Настоящая фантастика, конечно, но я записал и ее. Иногда нужно ставить невыполнимые задачи, чтобы добиться возможного.
Отложив журнал, я посмотрел на исписанный лист. Передо мной был план, я бы даже сказал — схема революции. Не громкой, с пушками и знаменами, а тихой, невидимой, происходящей в чанах и ретортах. Такая революция способна дать Империи экономическую независимость, куда более важную, чем любая военная победа.
— Василий, — позвал я Орлова, уже дремавшего у костра. — Завтра на рассвете нужно будет найти твоих «рогатых лосей». Срочно. У меня для них депеша. Для самого Якова Вилимовича. И для Магницкого.
Орлов приоткрыл один глаз. Не знаю, что он уловил в моем тоне, но игру с охранением он не продолжил.
— Опять, ваше благородие, машину новую придумал?

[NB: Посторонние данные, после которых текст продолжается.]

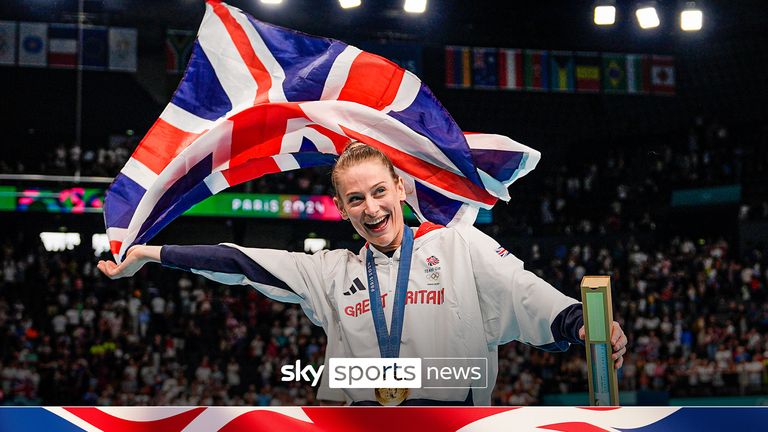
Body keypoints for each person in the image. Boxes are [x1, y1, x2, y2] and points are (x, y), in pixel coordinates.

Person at [98, 142, 627, 405]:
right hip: (358, 421)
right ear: (342, 208)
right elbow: (240, 262)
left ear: (400, 190)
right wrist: (148, 253)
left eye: (379, 192)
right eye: (356, 200)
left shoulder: (458, 244)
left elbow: (522, 290)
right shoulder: (330, 271)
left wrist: (580, 322)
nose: (371, 208)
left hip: (452, 420)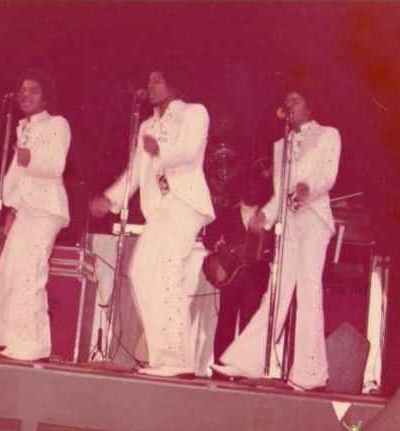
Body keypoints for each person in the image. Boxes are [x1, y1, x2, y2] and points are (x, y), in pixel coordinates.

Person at [212, 88, 341, 390]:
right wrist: (265, 217)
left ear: (311, 106)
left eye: (296, 100)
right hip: (290, 223)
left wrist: (310, 188)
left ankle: (311, 372)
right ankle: (249, 359)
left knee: (308, 290)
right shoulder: (281, 145)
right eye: (286, 102)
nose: (289, 106)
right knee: (277, 290)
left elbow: (329, 174)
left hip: (314, 219)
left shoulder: (327, 135)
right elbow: (280, 191)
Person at [89, 67, 215, 377]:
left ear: (175, 81)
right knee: (142, 272)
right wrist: (111, 199)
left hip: (184, 202)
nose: (151, 85)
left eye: (158, 79)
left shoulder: (194, 112)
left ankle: (178, 359)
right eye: (149, 80)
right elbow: (136, 170)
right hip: (159, 209)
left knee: (167, 269)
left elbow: (189, 150)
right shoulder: (147, 124)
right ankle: (164, 357)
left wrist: (161, 149)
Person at [0, 69, 70, 361]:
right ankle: (11, 338)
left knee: (30, 272)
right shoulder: (23, 126)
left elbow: (56, 164)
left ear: (46, 97)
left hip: (46, 208)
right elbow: (16, 173)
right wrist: (10, 207)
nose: (25, 95)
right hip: (25, 208)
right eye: (22, 90)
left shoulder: (57, 123)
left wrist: (29, 158)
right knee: (8, 269)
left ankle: (31, 343)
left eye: (33, 90)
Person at [202, 164, 272, 365]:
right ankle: (220, 365)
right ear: (241, 189)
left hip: (255, 277)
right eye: (248, 186)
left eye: (256, 187)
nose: (252, 190)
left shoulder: (268, 215)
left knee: (249, 323)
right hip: (231, 278)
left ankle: (243, 366)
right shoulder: (228, 213)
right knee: (226, 320)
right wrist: (219, 246)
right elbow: (209, 238)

— Хуже, Василий, — ответил я, глядя в огонь. — Кажется, я придумал, как делать золото из опилок. И боюсь, это опаснее любой машины.
Взяв чистый лист, я начал писать Магницкому. В письме я, разумеется, не стал излагать все детали — он счел бы меня безумцем. Я лишь поставил задачу, облекая ее в понятные ему термины.
«Леонтий Филиппович, — писал я. — Наблюдая за ремеслом здешних жителей, пришел к мысли прелюбопытной. Процесс брожения, коим добывают спирт, есть таинство великое. Посему указую: заложить при лаборатории нашей особую „опытную избу“, теплую и чистую. Задача твоя — изучить природу сих „живых самородящих тварей“, что в квасной гуще обитают. Попробуй кормить их разным: не только хлебным суслом, но и сиропом из опилок, что мы прежде получали. И смотри, что из того выйдет. Мне нужен не хмель, а сила, способная гореть. И еще. Собери мне все сведения, какие только сыщешь, о кислотах, что рождаются сами по себе, без огня и перегонки. Думаю, в этом деле скрыт ключ к великим промыслам».
Запечатав письмо, я отдал его Орлову. Завтра оно отправится в долгое путешествие в Игнатовское. А я, глядя на звезды, знал: эта случайная встреча в глухом лесу только что определила вектор развития всей моей промышленной империи на десятилетия вперед. Мы пришли сюда за углем, а уносили с собой огонь Прометея, «украденный» у простых бородатых мужиков, хранивших старую веру и великие секреты.